DC2DInvRes - Model Menu

Model parameter

This dialog is used to control the model parameterizations.

By typing dx a new (equidistant) x-grid is defined, which also can be edited manually.
The boundaries of the model layers can be changed both manually or automatically (by regarding 1D sensitivities or by constructing logarithmically increasing thicknesses for a given model depth).
Furthermore, the background resistivities can be set up. In the presented example a three-layer case is introduced. Note, that the number of Background resistivities must equal the number of z-Layers, since the last resistivity is that below the model.

Pick Cell

Now you can click on any cell in order to show cell dimensions, resistivity and ip phase (if present).
Note that this is done by setting the resistivity window to 0 or empty it.

Homogeneous model

This resets all model cells (and background resistivities) back to the homogeneous half-space of the median resistivity.

Hotkey: Shift+H

Export model

For further work or manual plots the model can be exported into an column-oriented model file (*.mod) of the following format:

x_1 x_2 z_1 z_2 resistivity (coverage)
...

The model files can be used for postprocessing as well as for saving purposes. It is recommended to save important inversion models as model file. Thus it is possible to print the model at a later time.

Import model

The exported model is loaded from ASCII type model file (*.mod) into workspace. It may be a synthetic model, a starting/reference model or a formerly save inversion result.

###

Exercise =
Pick up the DC2DInvRes Model Menu page after its final sentence and continue it in the same style.

Lines from a dataset
###

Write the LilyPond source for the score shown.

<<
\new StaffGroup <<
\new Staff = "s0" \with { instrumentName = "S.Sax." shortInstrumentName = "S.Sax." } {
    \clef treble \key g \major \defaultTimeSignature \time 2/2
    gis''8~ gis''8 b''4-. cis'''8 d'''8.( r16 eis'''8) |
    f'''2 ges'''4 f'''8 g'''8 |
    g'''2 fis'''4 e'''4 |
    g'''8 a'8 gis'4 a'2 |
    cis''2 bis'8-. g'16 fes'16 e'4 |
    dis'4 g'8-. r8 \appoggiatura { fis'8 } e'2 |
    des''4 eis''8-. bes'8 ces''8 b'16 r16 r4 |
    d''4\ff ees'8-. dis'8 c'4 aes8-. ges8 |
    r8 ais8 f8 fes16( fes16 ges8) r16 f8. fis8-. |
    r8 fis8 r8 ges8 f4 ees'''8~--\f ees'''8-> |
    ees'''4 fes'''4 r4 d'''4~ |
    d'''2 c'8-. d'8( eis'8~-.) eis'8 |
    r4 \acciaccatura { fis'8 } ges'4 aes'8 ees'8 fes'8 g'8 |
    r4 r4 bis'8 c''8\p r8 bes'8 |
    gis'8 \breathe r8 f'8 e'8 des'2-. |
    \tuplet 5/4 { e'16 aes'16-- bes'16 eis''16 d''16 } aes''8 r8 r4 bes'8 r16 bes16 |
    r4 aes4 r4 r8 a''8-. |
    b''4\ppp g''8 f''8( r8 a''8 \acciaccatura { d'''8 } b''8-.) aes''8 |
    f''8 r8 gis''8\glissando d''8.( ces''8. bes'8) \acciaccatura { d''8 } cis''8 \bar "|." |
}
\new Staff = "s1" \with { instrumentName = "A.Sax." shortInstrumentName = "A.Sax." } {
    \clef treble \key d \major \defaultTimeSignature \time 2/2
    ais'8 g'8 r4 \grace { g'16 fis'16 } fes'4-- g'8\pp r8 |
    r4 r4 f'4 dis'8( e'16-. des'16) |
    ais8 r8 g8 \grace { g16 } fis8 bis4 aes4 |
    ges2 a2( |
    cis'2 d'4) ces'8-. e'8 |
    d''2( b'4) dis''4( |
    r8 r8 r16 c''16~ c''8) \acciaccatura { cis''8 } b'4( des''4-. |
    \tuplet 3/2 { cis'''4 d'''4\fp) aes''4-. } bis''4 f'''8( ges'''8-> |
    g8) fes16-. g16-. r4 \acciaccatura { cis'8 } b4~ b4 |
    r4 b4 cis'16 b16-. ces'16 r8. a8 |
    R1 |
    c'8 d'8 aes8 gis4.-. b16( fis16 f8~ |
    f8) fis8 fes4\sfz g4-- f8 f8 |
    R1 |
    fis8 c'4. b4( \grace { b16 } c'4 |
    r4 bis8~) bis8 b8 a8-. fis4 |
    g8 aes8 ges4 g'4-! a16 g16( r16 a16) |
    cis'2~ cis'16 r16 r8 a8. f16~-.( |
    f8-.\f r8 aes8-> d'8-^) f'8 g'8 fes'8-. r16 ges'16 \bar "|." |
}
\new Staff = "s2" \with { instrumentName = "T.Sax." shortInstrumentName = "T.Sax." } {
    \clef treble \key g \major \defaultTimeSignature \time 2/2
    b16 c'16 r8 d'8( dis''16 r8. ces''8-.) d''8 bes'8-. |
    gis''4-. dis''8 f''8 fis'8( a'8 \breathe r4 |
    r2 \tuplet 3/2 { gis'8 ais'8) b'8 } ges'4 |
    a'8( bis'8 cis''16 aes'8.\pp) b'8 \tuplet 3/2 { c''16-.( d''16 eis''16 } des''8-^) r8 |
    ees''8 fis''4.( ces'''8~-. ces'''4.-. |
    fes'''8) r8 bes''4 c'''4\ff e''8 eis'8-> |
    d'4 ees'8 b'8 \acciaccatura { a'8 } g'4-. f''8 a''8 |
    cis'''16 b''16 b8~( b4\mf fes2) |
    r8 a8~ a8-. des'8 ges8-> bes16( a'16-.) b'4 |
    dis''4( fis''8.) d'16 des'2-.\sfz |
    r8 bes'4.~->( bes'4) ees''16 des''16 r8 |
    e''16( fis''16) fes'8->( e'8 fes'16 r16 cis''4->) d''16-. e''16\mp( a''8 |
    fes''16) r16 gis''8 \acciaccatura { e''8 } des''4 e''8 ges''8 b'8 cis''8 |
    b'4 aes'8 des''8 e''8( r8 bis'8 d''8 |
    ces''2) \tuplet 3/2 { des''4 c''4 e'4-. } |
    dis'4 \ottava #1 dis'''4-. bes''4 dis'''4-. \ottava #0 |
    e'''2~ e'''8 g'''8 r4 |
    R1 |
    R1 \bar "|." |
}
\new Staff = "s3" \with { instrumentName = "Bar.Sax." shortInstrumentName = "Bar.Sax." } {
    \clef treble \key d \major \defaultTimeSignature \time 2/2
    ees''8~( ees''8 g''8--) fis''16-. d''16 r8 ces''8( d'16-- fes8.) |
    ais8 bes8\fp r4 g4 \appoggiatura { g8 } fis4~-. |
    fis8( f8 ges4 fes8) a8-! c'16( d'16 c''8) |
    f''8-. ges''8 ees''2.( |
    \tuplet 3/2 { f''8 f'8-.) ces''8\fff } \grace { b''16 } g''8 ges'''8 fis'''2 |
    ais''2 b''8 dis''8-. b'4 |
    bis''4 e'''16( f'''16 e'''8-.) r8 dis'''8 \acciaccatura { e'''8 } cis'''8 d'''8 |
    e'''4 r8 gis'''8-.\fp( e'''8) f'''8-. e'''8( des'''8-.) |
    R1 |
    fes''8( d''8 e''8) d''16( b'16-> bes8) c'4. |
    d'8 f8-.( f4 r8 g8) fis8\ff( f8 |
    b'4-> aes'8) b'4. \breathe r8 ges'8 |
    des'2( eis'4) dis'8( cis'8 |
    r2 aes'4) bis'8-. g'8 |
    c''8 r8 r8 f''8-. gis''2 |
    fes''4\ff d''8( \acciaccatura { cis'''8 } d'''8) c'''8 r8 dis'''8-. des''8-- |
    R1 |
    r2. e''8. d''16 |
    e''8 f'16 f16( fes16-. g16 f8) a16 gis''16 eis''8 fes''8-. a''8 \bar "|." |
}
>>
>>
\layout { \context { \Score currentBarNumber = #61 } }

###

Your response =
Compare models

For several reasons like synthetic model studies, it might be useful to determine the distance of two models.
After clicking, a input file dialog opens to select a model file (*.mod) on disk. The rms error between the current model and the model on disk is diplayed in a dialog.

Cluster analysis

Often we wish to obtain a simplified model concept. This might be accomplished by means of a cluster analysis. Besides the resistivity (and ip phase if present) the geometrical position, i.e. x and z of the midpoint, is included to result in more compact models.
We use euclidean distances and complete linkage for the hierarchical seperation. After this we show the cluster function (cluster number vs. total distance) and the user is asked to specify the cluster number. If not determined by geology or visual, we often search a L-shaped corner as for the selection of regularization parameter.
Then the median value of each cluster is associated to all its members.